The tech not only grades users but can rate how difficult different exercises are and use that to determine the order of lessons throughout the experience.
“There’s some general things we know about difficulty that are true across the board. Receptive [exercises], translating to English, that’s going to be easier for everybody,” Blanco says. “But based on your personal pattern of mistakes and errors, it figures out what exercises have been tricky for you, what vocabulary and grammar you have more difficulty with, and we can personalize based on your particular learning pattern.”
Another characteristic they borrowed from how kids learn is something they call implicit teaching. This is the idea that not every single word in a sentence needs to be translated and memorized, and that as users engage with the content, and the lessons, they will start to notice the order of words in the sentences and deduce how the grammar works in each context.
[Related: MIT scientists taught robots how to sabotage each other]
“There’s just no way we can make the adult experience as efficient as it is for kids. Kids have no jobs, they have tons of time, they have lots and lots of people around them,” says Blanco. “For adults, we’ll never be able to create that experience. But there are things we can do to speed it up.”
That’s by pairing implicit learning with more explicit instructions, corrections, or feedback. “In our bigger courses, like the French course, you’ll get more tips and information about different kinds of mistakes,” Blanco says. “We know implicit gets you to learn more types of information, but we know that we need to supplement.” The algorithm helps set how often these explicit comments appear, and on which errors. For example, it can discern between a simple typo with a bigger grammar issue.

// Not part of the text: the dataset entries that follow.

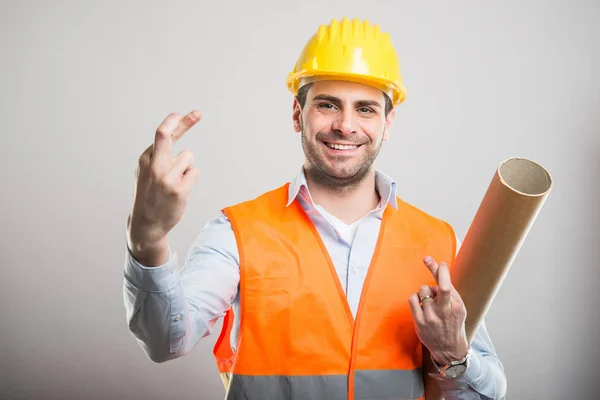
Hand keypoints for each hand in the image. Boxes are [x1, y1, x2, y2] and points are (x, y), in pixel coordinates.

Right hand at [127, 111, 201, 263]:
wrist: (147, 223)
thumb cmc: (149, 194)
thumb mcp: (146, 171)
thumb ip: (158, 153)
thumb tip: (172, 131)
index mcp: (145, 159)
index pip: (161, 134)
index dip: (175, 122)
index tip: (183, 113)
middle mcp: (154, 166)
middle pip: (167, 135)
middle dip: (184, 122)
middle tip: (197, 113)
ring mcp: (167, 178)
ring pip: (188, 157)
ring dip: (186, 166)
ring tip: (175, 181)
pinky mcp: (179, 190)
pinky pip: (194, 172)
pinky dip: (190, 178)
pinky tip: (180, 190)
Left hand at [408, 256, 468, 365]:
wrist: (449, 348)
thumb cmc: (454, 323)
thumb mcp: (459, 307)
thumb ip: (450, 290)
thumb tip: (440, 268)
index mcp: (455, 306)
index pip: (447, 285)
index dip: (442, 270)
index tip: (440, 262)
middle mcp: (443, 312)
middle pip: (437, 287)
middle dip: (434, 269)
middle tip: (427, 259)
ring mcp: (430, 317)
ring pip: (422, 290)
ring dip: (425, 291)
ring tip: (430, 299)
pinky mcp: (419, 322)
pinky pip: (413, 299)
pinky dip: (416, 297)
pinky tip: (421, 303)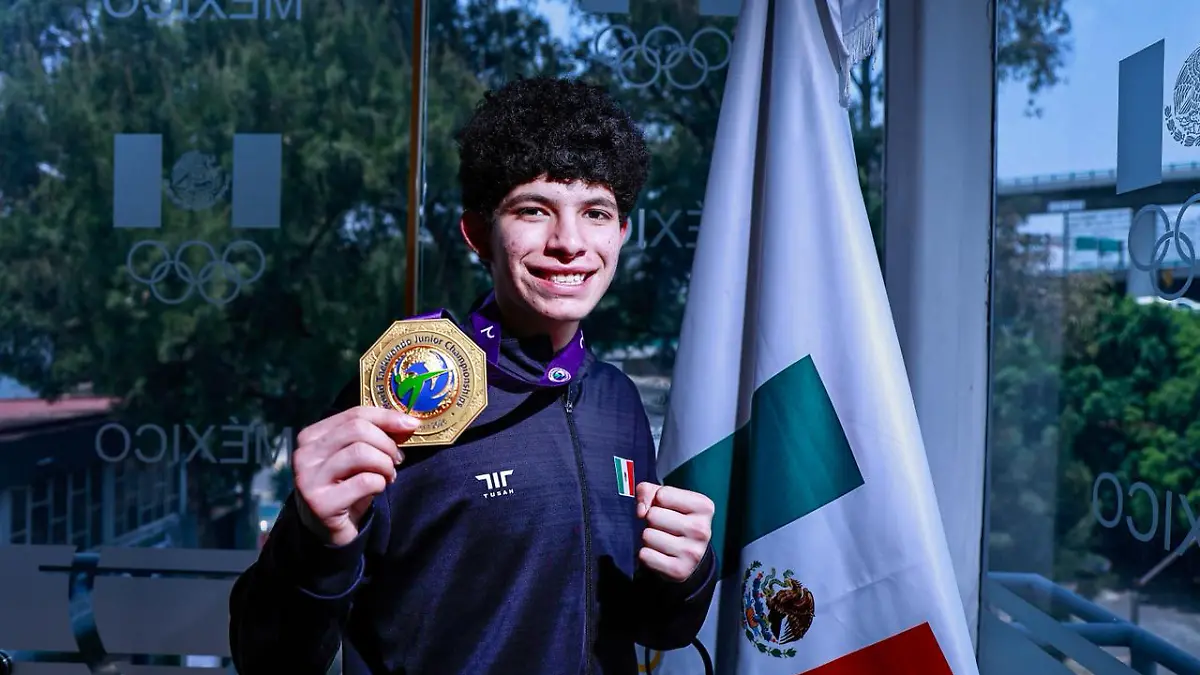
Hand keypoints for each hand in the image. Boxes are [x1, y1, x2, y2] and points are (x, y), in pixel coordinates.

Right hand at [292, 406, 418, 545]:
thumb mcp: (356, 457)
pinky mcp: (320, 502)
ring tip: (388, 476)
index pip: (354, 414)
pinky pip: (364, 481)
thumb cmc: (345, 487)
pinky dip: (379, 483)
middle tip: (397, 460)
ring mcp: (309, 478)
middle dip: (386, 444)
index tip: (411, 425)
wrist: (326, 528)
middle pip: (358, 430)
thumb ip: (374, 436)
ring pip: (361, 453)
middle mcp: (304, 454)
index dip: (387, 417)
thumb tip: (408, 422)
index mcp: (312, 436)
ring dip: (385, 464)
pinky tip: (377, 489)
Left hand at [635, 483, 714, 582]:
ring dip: (649, 538)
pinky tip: (659, 554)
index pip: (662, 495)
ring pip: (647, 535)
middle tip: (663, 527)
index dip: (658, 501)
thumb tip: (641, 510)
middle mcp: (702, 529)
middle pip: (653, 515)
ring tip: (662, 540)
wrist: (689, 555)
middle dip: (652, 520)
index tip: (667, 509)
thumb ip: (648, 491)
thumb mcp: (667, 499)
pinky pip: (645, 555)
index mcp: (704, 507)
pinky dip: (646, 554)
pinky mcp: (679, 570)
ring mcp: (692, 552)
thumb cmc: (676, 519)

What Duolingo is working on
Blanco thinks that a lot of new tech developments have made challenges like speech recognition easier. But the model they use is different from a typical language model. “Part of it is because our use case is really different from technology that might be used in customer service chat apps,” she says, since Duolingo’s users are inherently not proficient native speakers of the languages they’re choosing to learn. “Customer service chats are looking for particular keywords, but they’re also expecting certain kinds of phrasing and grammar.” Their algorithm expects certain types of errors.
It’s a work in progress. The team is experimenting with moving the tech away from just translating, even though that’s more easy computationally to do.
“I feel the next frontier for us in effective language teaching is what we do with open ended speech and open ended questions,” she says.